[Begin]

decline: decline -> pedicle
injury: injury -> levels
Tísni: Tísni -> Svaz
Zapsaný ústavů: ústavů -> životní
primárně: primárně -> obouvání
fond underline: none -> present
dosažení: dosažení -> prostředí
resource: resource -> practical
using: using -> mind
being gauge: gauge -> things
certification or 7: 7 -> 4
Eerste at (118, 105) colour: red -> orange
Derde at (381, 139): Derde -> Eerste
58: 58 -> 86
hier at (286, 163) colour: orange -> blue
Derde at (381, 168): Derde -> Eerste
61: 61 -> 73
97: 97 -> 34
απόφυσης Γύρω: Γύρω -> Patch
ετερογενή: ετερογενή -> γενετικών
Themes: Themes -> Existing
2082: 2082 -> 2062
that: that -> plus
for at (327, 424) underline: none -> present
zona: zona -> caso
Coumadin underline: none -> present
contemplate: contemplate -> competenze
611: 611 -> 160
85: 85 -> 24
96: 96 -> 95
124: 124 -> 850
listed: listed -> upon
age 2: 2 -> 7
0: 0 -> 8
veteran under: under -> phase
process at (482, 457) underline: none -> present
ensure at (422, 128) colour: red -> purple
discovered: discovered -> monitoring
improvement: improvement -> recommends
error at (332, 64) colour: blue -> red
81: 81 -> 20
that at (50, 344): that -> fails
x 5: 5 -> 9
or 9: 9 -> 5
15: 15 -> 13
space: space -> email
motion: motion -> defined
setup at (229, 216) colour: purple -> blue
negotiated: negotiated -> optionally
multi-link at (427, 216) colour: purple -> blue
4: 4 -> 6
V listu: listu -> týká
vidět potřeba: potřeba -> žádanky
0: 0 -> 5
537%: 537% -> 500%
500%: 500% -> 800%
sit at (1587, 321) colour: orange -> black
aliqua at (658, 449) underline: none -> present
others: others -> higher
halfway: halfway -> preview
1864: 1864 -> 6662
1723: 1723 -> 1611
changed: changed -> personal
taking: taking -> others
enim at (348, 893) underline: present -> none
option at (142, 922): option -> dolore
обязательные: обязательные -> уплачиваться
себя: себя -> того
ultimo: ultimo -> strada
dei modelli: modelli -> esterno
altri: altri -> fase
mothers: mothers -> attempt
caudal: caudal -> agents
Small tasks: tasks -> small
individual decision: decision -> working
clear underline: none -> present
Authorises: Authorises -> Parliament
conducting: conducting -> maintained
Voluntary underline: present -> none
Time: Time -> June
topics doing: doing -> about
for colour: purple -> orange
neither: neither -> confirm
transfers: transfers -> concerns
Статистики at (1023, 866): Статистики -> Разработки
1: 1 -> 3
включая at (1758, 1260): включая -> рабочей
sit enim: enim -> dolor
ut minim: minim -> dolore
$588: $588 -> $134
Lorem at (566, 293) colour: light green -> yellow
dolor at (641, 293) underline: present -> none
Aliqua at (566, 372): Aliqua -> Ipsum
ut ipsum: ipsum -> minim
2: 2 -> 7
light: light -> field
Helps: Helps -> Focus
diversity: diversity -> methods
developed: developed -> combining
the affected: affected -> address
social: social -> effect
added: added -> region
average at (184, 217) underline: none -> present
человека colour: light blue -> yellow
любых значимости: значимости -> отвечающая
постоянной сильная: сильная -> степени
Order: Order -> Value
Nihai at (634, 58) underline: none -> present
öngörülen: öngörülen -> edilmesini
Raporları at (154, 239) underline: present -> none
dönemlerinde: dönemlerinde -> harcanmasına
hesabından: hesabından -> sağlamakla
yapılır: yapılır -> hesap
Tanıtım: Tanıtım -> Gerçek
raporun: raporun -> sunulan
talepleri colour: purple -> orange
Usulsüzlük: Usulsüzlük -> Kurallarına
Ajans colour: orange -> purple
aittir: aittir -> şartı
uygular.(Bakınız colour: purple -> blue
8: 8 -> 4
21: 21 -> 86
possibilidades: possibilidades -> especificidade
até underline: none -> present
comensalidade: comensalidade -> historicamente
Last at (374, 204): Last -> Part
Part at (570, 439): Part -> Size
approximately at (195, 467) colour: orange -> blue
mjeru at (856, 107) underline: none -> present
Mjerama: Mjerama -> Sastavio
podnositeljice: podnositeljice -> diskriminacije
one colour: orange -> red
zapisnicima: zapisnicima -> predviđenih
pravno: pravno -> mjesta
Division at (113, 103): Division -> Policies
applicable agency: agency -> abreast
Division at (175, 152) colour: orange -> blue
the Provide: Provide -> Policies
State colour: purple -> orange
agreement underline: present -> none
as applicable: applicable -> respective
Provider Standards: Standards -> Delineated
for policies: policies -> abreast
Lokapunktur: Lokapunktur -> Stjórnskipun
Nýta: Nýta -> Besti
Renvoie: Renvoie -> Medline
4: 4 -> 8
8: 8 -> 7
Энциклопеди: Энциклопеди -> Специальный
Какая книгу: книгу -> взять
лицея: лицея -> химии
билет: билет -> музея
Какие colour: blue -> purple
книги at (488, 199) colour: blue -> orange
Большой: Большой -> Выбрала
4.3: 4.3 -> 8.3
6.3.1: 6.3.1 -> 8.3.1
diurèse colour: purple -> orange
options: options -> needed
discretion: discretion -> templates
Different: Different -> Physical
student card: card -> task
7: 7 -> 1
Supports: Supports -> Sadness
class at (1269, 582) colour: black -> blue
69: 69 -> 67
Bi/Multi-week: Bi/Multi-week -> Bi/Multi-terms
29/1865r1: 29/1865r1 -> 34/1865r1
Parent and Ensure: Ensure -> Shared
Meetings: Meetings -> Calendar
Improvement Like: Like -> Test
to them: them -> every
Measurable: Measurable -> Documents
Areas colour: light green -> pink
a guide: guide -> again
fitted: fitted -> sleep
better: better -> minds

[End]

WHAT YOU WILL DO:
Count the lines in the items above that contain the word "purple" with its case matching exactly, and give only that number.

RESULT OF THIS EXERCISE:
10